Le parti procède donc à une instrumentalisation et un endoctrinement des Ouïghours. Gare à ceux qui tentent de raconter leur séjour à des journalistes. À l’instar de Omurbek Eli qui a dû fuir l’Asie et dont la famille a été internée. Suite à la mise en place de ces « centres de transformation par l’éducation », beaucoup d’enfants ont été séparés de leur famille. Les ONG ont aussi observé la construction de crématoriums (contraire à la tradition musulmane qui s’oppose à l’incinération). Les corps des détenus pourraient donc ne jamais être rendus aux familles et n’avoir jamais droit à des funérailles traditionnelles qui respectent leur croyance. L’incinération permet accessoirement l’impossibilité de révéler des traces de torture.
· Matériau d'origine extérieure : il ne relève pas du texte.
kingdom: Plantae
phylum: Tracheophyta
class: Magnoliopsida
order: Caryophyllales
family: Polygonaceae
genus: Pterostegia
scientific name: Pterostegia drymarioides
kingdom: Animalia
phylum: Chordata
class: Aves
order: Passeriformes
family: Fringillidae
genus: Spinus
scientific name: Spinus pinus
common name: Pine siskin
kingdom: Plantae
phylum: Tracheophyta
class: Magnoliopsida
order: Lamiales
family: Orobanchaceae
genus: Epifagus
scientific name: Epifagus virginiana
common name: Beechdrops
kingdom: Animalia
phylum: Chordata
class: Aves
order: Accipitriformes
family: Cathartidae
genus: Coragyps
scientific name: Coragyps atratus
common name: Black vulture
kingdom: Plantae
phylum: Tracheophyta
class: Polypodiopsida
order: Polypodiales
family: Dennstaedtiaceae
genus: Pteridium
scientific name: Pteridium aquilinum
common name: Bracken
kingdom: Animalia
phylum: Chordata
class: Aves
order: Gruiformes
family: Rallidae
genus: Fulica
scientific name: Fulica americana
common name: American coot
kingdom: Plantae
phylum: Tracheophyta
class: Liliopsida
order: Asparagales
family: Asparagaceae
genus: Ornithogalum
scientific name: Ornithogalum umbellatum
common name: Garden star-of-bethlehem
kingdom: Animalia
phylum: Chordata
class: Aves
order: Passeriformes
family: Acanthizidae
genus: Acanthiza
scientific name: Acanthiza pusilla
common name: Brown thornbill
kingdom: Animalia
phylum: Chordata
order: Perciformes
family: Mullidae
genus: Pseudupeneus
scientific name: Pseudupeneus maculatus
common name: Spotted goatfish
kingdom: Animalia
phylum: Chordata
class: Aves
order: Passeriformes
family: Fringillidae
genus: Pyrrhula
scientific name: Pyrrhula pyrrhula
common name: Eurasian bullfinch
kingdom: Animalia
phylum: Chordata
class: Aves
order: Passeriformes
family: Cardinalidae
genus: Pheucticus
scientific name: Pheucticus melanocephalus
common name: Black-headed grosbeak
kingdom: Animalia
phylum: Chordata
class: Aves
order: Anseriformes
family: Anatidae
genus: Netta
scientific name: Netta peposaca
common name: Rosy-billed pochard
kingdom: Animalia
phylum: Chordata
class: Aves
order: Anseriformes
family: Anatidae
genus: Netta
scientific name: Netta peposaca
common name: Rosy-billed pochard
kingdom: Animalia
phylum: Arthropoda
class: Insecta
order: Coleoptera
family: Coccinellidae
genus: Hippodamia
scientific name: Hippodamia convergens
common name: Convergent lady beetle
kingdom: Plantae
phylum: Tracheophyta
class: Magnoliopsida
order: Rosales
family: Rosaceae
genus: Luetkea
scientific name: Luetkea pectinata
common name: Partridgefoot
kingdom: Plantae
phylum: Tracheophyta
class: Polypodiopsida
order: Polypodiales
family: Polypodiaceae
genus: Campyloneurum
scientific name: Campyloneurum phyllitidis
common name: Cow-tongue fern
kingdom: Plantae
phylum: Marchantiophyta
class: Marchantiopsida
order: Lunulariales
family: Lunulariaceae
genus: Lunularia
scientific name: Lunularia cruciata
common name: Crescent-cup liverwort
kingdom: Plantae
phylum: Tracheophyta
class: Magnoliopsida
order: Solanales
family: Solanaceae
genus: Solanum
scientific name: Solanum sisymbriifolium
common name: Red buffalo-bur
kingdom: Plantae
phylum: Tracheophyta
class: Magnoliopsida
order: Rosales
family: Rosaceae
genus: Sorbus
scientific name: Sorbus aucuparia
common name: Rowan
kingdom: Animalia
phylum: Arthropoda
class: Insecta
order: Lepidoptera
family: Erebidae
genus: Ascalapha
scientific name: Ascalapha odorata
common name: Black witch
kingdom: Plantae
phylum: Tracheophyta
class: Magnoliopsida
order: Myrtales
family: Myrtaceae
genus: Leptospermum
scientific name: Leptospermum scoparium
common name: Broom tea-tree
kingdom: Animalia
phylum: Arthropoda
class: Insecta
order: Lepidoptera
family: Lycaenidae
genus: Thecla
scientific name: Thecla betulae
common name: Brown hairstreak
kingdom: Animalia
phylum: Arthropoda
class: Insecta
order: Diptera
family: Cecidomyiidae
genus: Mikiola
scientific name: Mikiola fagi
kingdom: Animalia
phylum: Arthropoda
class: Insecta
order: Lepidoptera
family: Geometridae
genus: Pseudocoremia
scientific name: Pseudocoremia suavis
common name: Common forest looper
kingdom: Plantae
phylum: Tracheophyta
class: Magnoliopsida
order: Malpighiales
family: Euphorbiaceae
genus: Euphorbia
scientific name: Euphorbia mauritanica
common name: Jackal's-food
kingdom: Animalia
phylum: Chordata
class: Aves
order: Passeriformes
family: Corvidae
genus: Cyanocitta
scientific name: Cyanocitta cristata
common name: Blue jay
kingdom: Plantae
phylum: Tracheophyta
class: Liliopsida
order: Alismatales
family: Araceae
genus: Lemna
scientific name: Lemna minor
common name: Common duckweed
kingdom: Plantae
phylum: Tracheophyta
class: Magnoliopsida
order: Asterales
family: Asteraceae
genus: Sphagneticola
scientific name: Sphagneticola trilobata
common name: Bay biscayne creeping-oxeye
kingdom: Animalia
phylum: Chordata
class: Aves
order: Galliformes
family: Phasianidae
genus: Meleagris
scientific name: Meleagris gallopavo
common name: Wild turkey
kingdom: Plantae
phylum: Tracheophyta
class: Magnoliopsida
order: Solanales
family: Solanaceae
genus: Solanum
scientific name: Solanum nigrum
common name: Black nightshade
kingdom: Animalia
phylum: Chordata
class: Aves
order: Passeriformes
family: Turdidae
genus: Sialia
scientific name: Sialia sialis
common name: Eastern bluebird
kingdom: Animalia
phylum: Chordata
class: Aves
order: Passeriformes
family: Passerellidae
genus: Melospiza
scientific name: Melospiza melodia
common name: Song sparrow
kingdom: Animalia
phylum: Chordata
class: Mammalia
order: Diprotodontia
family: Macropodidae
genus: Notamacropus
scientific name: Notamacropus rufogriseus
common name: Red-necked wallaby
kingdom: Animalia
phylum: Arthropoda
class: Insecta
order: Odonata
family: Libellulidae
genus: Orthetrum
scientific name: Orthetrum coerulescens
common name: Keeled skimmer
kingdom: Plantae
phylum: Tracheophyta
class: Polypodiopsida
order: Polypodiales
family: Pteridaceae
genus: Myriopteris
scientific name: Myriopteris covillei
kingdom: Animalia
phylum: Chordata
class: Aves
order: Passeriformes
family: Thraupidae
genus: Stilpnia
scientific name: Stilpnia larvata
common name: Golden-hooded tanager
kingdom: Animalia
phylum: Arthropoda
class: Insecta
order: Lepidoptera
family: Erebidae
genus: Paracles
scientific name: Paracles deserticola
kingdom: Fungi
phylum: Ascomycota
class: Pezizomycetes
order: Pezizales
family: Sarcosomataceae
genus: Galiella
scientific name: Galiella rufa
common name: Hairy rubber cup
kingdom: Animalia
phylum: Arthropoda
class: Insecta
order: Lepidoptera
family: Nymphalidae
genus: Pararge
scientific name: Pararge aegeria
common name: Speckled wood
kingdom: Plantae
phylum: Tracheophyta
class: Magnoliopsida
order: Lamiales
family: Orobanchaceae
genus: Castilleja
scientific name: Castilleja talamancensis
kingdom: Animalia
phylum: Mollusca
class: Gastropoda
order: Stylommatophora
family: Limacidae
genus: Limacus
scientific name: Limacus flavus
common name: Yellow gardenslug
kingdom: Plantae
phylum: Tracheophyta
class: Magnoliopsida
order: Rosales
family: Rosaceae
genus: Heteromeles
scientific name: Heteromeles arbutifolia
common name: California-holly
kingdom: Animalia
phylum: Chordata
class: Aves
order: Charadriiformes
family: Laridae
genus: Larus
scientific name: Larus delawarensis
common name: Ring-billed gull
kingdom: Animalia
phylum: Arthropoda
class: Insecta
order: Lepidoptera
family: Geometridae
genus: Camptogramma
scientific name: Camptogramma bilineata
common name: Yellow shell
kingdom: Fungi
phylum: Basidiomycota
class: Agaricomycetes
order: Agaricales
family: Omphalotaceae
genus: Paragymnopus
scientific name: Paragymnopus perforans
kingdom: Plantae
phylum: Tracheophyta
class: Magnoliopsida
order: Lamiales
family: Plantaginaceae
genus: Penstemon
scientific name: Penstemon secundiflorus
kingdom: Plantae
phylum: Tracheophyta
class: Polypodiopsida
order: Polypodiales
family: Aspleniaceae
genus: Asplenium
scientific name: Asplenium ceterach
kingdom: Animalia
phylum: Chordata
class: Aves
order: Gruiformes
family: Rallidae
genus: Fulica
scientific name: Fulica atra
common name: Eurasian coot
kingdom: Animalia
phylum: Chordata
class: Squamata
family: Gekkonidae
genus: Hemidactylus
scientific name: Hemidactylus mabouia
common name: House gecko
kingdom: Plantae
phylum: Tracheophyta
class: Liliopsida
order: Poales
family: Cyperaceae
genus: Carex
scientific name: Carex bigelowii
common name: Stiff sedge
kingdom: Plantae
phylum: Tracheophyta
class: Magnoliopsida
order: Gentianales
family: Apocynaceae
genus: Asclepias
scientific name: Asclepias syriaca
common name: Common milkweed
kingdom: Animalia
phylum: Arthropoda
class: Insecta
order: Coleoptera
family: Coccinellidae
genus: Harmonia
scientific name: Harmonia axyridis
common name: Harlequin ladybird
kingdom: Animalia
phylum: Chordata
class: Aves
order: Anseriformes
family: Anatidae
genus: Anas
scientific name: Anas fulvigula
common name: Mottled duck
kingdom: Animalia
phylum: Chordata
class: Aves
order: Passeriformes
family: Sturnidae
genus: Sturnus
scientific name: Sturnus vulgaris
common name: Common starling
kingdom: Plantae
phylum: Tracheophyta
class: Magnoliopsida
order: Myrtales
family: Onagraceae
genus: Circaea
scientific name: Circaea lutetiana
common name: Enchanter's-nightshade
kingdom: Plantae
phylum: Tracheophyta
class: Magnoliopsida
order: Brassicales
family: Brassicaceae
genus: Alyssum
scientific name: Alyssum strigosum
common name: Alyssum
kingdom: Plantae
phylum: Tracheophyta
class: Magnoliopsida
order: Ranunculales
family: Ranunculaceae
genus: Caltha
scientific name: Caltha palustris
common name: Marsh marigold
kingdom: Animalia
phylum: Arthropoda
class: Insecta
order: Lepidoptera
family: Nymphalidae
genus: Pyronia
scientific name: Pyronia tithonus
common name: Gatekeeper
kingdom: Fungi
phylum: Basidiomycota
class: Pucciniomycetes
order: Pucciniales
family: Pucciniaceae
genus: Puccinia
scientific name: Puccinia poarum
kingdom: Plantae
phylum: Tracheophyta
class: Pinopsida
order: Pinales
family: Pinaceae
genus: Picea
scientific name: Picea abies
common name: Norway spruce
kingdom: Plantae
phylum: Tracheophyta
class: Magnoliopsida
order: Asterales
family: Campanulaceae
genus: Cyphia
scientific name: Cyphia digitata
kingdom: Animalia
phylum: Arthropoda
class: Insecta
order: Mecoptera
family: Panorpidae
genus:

Une prise de conscience internationale

Selon la sinologue Marie Holzman : « On est réellement face à une démarche de type génocidaire. Le Parlement européen fait des résolutions musclées, mais qui s’en préoccupe ? Nos gouvernements en profitent pour se taire. »

Une prise de conscience internationale est donc attendue afin de mettre la pression sur la Chine pour qu’elle cesse ces persécutions envers les Ouïghours. Les Etats-Unis ont toutefois rédigé un rapport sur cette répression. Ils ont décrété que celle-ci pourrait devenir un « crime contre l’humanité ». Ils ont également annoncé vouloir nommer Ilham Tohti Prix Nobel de la paix en 2019. L’Etat chinois semble se diriger vers un véritable ethnocide des ouïghours musulmans que la communauté internationale se doit de réprimer.

Sans compter qu’une autre catégorie de musulmans chinois est persécutée à Linxia dans la région du Gansu. Le président chinois Xi Jinping, maître de toute cette politique, avait proclamé : « Lorsqu’il y a confrontation, il faut tuer le poulet pour effrayer la basse-cour ». Il semble avoir trouvé avec les musulmans ouïghours le poulet parfait.